I read this post a few days ago, but I didn't have time to write a (worthy!) comment. The night after reading this post, I had a very vivid dream. Not the same one where I'm on an access road, driving too fast to who-knows-where and I get distracted and the next time I look up I'm about to hit another car. That one's been all too common and not all that inexplicable.

The one I had after reading your post took place at work. I was told that the CEO was feeling weak and he needed a transfusion. We were connected together by these very long and painful needles and I could see my blood flowing through a clear tube into him. I couldn't move very far from him without tugging the needles, which hurt. I was getting weaker, but didn't want to disconnect because it seemed wrong to leave someone who said they needed me.

I've been struggling with a lot of doubt about my present path and the choices I've made, but I thought it was just a minor restlessness. This dream is warning me that the symptoms are much deeper than just spring-time wanderlust. My very lifeforce was being drained; melodramatic, yes, but probably not something I should ignore.

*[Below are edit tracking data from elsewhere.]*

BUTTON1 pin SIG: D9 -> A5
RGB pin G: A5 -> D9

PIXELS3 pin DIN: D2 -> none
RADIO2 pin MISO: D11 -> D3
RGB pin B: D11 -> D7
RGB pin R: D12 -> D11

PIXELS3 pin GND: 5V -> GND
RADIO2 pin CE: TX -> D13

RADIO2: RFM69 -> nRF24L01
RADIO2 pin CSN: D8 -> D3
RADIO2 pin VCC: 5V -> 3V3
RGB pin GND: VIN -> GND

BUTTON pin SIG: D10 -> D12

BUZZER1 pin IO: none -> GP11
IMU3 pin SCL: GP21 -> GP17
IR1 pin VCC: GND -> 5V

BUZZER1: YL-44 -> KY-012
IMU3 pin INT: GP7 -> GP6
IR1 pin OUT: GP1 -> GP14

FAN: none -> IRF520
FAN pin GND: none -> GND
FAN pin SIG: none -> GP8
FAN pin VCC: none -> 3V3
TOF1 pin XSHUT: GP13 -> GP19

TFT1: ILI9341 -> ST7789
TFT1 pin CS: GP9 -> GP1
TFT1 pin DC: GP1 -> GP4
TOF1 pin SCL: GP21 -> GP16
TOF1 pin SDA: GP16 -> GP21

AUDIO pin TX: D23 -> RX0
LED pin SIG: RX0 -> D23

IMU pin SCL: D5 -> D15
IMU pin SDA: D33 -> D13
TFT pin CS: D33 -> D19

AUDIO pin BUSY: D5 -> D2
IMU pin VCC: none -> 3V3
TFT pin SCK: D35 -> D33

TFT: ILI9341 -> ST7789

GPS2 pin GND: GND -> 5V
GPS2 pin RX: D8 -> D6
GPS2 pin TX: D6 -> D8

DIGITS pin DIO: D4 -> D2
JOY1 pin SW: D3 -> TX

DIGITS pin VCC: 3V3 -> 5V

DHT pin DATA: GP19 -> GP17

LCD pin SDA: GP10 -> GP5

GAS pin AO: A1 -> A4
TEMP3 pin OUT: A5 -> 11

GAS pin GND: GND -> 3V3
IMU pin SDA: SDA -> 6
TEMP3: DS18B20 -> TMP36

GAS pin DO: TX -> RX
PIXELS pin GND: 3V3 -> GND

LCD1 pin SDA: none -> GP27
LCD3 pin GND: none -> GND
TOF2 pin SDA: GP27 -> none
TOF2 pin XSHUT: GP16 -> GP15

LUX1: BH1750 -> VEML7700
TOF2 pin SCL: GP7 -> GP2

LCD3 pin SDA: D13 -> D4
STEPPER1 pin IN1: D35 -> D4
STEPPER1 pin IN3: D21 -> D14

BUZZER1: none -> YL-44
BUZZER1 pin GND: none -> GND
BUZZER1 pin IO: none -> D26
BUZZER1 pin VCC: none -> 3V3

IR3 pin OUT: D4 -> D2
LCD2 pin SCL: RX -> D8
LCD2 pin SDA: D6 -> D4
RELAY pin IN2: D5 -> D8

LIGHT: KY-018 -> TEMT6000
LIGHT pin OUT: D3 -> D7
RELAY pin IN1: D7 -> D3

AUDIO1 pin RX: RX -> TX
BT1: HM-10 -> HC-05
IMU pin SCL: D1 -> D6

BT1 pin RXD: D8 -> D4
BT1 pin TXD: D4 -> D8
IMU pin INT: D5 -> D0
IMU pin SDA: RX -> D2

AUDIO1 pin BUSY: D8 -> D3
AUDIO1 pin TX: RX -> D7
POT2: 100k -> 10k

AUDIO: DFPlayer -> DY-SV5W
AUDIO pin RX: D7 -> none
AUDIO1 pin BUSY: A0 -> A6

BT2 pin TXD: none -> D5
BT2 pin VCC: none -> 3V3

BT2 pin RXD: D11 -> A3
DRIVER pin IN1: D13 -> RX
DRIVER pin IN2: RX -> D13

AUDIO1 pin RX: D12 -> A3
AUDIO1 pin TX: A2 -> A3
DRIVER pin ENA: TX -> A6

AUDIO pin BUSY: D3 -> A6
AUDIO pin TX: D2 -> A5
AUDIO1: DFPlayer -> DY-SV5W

As far as your dream goes, I do think you should write a children's book! The bits I've read of your recent blog entries indicate you are deeply and perfectly aligned with motherhood, and I can't imagine that combining that with your writing talent wouldn't produce a joyful, wonderful story. If you're looking to read about another writer who was surprised when she discovered her calling (YA instead of adult), look up Nova Ren Suma. Nova talks about her journey - both the struggle and the subsequent success - with great candor.


Disclaimer: In real life, the CEO in question is in mega-good shape!!